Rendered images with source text
BEGIN

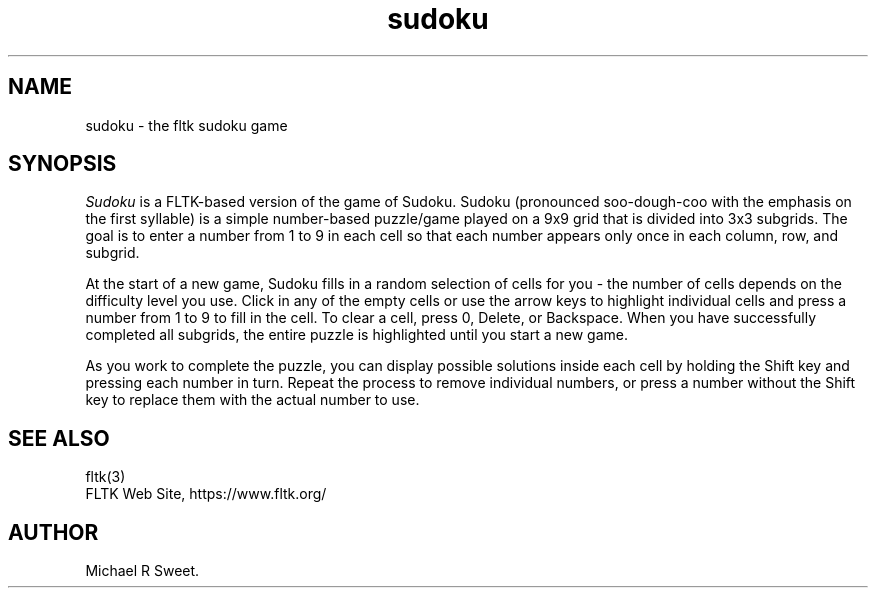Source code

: .TH sudoku 6 "FLTK Sudoku" "03 March 2025"
.SH NAME
sudoku \- the fltk sudoku game
.sp
.SH SYNOPSIS
\fISudoku\fR is a FLTK-based version of the game of Sudoku.
Sudoku (pronounced soo-dough-coo with the emphasis on the first
syllable) is a simple number-based puzzle/game played on a 9x9
grid that is divided into 3x3 subgrids. The goal is to enter a
number from 1 to 9 in each cell so that each number appears only
once in each column, row, and subgrid.
.LP
At the start of a new game, Sudoku fills in a random selection of
cells for you - the number of cells depends on the difficulty
level you use. Click in any of the empty cells or use the arrow
keys to highlight individual cells and press a number from 1 to 9
to fill in the cell. To clear a cell, press 0, Delete, or
Backspace. When you have successfully completed all subgrids,
the entire puzzle is highlighted until you start a new game.
.LP
As you work to complete the puzzle, you can display possible
solutions inside each cell by holding the Shift key and pressing
each number in turn. Repeat the process to remove individual
numbers, or press a number without the Shift key to replace them
with the actual number to use.
.SH SEE ALSO
fltk(3)
.br
FLTK Web Site, https://www.fltk.org/
.SH AUTHOR
Michael R Sweet.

END

Directions for this task:
Check each line above for the string "from" and copy the ones that have it.

Answer area:
number from 1 to 9 in each cell so that each number appears only
keys to highlight individual cells and press a number from 1 to 9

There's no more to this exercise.